Although Sarah works with a team, she writes all of the music herself. “My producer changed one word– at first, it was ‘we’re getting old,’ and he said, ‘you’re 17. You are not old, you are getting older.’” Besides that small contribution, her producer helps with all things software. 

With “older,” her team helped with the other parts of production like playing the drums and the bass. “The week we were in the studio, I tried to learn the drums myself, and I just got worse and worse. It was embarrassing,” she laughed. 

Sarah’s dad, who is also a songwriter, has had a large influence on her work as well. “He was in his own band — the Lost Pilgrims,” she said. Mr. Martin Kaplan’s band was named the best unsigned band in the magazine Billboards in the 90s. “It’s cool to have that to look up to,” Sarah said. “He really understands art, because he took it seriously for around 50 years after college. So I’m really grateful to have him.” 

When Sarah was little, her dad taught her how to play the guitar, and from there she continued by teaching herself. Now, Sarah’s dad sometimes offers his input on her work, for example, suggesting a different chord to use at a certain point in the music. 

Sarah’s twin brother, Aidan Kaplan (‘23), is also pursuing a career in music, as a classical pianist. “Music is really important to my family,” Sarah said.

Aside from her family, a major inspiration for her music is Phoebe Bridgers. “I would say she’s my favorite person on the planet,” she remarked. Many aspects of her work are modeled off of Phoebe Bridger’s style. Sarah explained, “I double my vocals, for example, which she does, and I use the ambient guitars in the back.”

As she’s developed her personal style of music, her main requisite is that it can’t be cheesy. “My producer always makes fun of me, because I have a very, very sensitive cheese-o-meter,” she said. “Like, I’m not a big pop music girl.” Instead, she listens to a lot of sad music, which she attributes her own style to. 

“I write lyrics from my personal experience, and music is a form of medicine to me,” she shared. “So I want my music to be healing, and something that other people can maybe find comfort in.”

For the experiences that influenced “older,” Sarah summarized, “If you’ve ever been confused by a romantic situation, this song is for you.” She opened up that for a period of time around December of last year, she dealt with a lot of miscommunication and feelings of losing herself. “I feel like a lot of female-identifying people relate to that princess story that we get growing up,” she reflected. “So this first huge experience for me was not like that at all, and I was just so confused.” The song is also not only about romantic situations, but also about watching your life go by. “A lot of my closest friends graduated, and it’s hard when they’re not there with you anymore,” she said. These themes are also present in the other songs on her upcoming EP, December.

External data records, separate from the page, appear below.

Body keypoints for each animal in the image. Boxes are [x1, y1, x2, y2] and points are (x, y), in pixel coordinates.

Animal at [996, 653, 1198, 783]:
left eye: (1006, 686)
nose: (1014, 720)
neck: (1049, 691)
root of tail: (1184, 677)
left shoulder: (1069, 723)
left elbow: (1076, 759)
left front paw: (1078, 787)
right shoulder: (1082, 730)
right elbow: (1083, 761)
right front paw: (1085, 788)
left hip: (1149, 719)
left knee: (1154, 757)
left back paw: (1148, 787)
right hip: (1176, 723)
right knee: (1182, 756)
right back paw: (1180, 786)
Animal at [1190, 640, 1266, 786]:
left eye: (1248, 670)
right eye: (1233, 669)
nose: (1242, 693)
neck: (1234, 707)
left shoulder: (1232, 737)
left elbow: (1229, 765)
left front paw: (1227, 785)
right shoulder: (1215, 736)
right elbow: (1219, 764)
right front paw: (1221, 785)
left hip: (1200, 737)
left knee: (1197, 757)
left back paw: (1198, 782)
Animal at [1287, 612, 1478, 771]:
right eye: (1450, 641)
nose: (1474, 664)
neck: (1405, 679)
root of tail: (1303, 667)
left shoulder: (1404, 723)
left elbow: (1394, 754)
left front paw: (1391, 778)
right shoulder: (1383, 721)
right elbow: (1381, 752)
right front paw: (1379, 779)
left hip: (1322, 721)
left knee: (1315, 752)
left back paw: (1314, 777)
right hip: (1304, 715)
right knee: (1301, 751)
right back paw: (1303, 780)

Sarah is excited to keep recording more of her work and, as always, continue writing. She’s also looking forward to live performances, which she is currently planning. “I have a band already, so the goal is to do a couple of shows, and hopefully get that Bishop’s crowd out there,” she said. Having worked with Matthew Bian (‘23) to shoot photos and Katelyn Wang (‘23) for artwork and graphic design, Sarah wants to continue bringing more members of the community into what she does.

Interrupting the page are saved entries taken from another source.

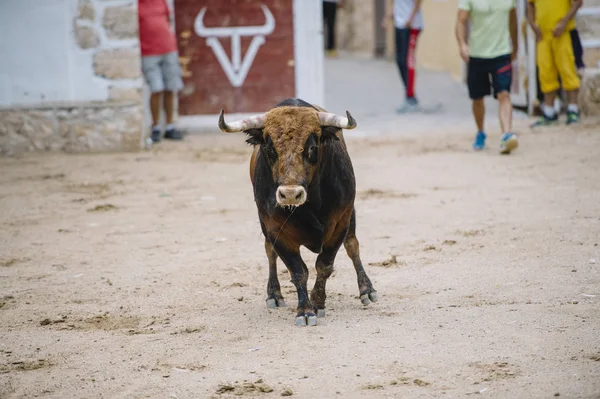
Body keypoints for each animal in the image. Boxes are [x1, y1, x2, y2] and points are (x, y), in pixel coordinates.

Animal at [218, 98, 378, 326]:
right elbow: (298, 270)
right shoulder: (275, 230)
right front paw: (305, 310)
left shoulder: (341, 221)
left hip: (350, 217)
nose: (290, 194)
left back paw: (366, 290)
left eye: (312, 147)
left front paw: (318, 303)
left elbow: (325, 265)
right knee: (269, 252)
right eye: (269, 148)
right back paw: (274, 294)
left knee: (352, 245)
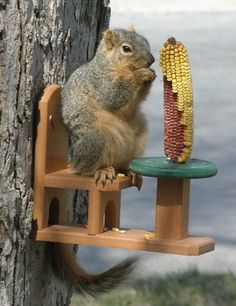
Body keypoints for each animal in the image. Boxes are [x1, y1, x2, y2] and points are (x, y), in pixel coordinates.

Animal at [58, 26, 155, 296]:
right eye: (126, 48)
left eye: (146, 41)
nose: (152, 60)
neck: (109, 64)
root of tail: (73, 160)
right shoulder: (100, 82)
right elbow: (115, 93)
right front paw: (143, 74)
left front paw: (152, 75)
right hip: (97, 136)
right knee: (86, 169)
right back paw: (102, 171)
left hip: (139, 132)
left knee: (125, 163)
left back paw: (131, 172)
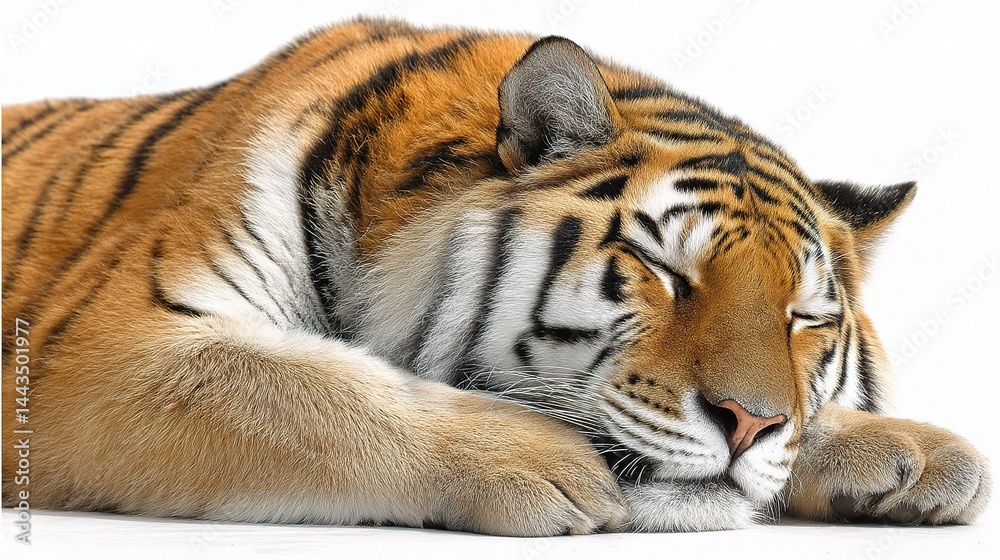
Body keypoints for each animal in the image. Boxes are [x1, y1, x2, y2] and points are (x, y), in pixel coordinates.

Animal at [1, 17, 991, 535]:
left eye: (803, 316)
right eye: (664, 270)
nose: (750, 422)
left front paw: (912, 452)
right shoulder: (104, 344)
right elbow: (298, 387)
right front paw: (542, 464)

Before the single was released, her best friends Sariah Hossain (‘22), Marianna Pecora (‘22), and Maya Buckley (‘22) were there supporting her along the way. “I sent them demos throughout the whole process, and they saw every single version of all the songs,” she said. “I appreciated them so much.” Hearing that her friends genuinely enjoyed her work was what made her realize that there might actually be something there. 

“I’m so insanely proud of her,” said Sariah. “I remember when she’d play me a verse and chorus of her new songs on FaceTime. I’ve always had so much love for her mind and her music, and I’m just over the moon that the rest of the world gets to see her in this way now too.”